Not one of the many fine gentlemen it has been my fate to meet in my six months' apprenticeship to the "great world," not cousin Rupert himself with all his elaborate politeness (and Rupert has de grandes manières, as Tanty says), could have played the host with a more exquisite courtesy, and more true hospitality. So I thought, at least. Now and again, it is true, while his eyes were fixed on me, I would see how the soul behind them was away, far in the past, and then at a word, even at a movement, back it would come to me, with the tenderest softening I have ever seen upon a human face.
It was only at the end of breakfast that he suddenly adverted to the previous day.

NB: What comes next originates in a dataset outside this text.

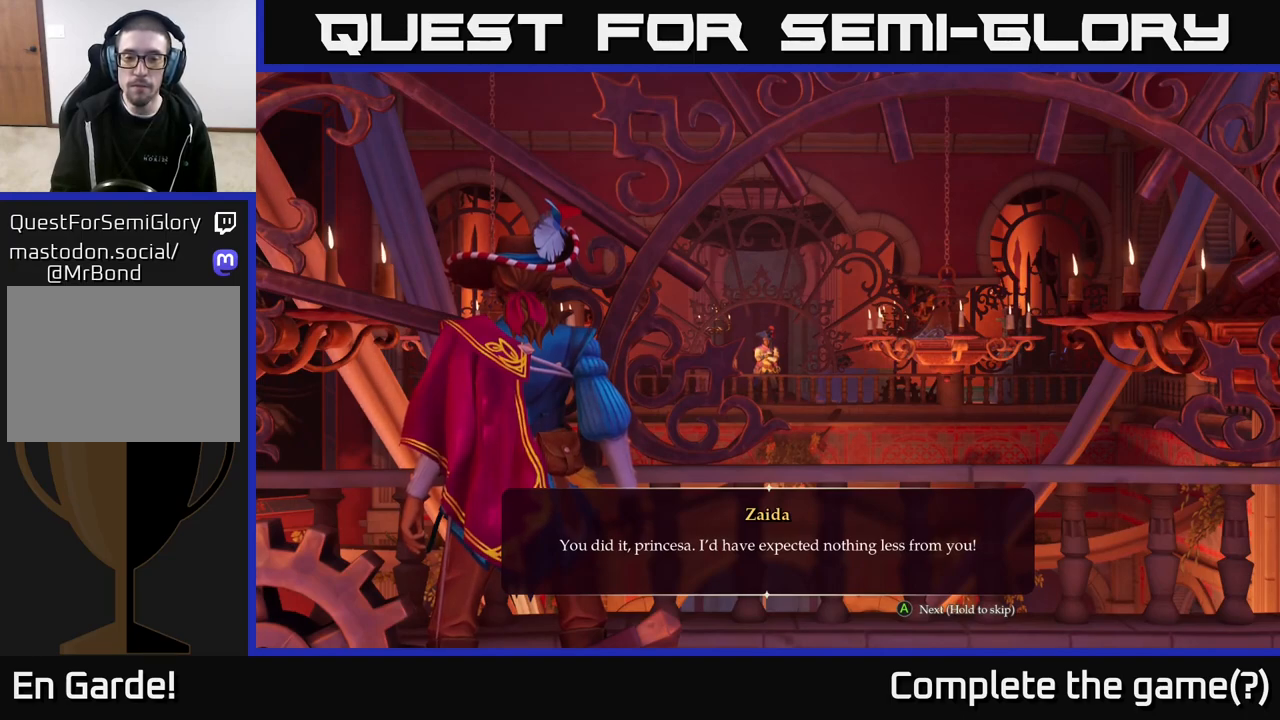
{"buttons": [], "left_stick": "center", "right_stick": "center", "events": [[83, "right_stick", "center"]]}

"Of course," he said, hesitatingly, but keeping a frank gaze on mine, "you must have thought me demented when—when you first entered, yesterday."
Now, I had anticipated this apology as inevitable, and I was prepared to put him at his ease.

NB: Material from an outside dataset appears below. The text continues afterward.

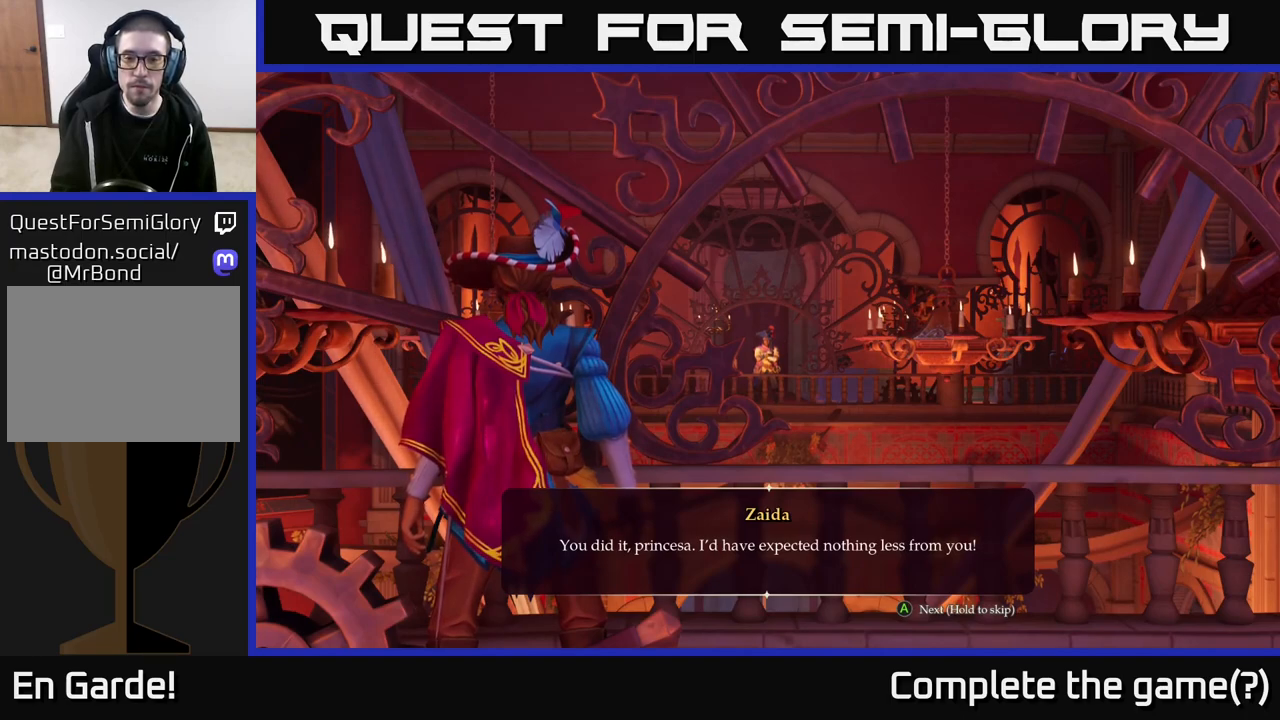
{"buttons": [], "left_stick": "center", "right_stick": "center", "events": []}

"I——? Not at all," I said quite gravely; and, seeing the puzzled expression that came upon his face, I hastened to add in lower tones: "I know I am very like my mother, and it was her name you called out upon seeing me." And then I stopped, as if that had explained everything.
He looked at me with a wondering air, and fell again into a muse. After a while he said, with his great simplicity which seems somehow in him the last touch of the most perfect breeding: "Yes, such an apparition was enough to unhinge any one's mind for the moment. You never knew her, child, and therefore never mourned her death. But we—that is, René and I, who tried so hard to save her—though it is so long ago, we have not forgotten."
It was then I asked him to tell me about the mother I had never known. At first it was as if he could not; he fell into a great silence, through which I could feel the working of his old sorrow. So then I said to him quickly, for I feared he thought me an indiscreet trespasser upon sacred ground, that he must remember my right to know more than the vague accounts I had been given of my mother's history.
"No one will tell me of her," I said. "It is hard, for I am her own daughter."
"It is wrong," he said very gently; "you ought to know, for you are indeed, most verily, her own daughter."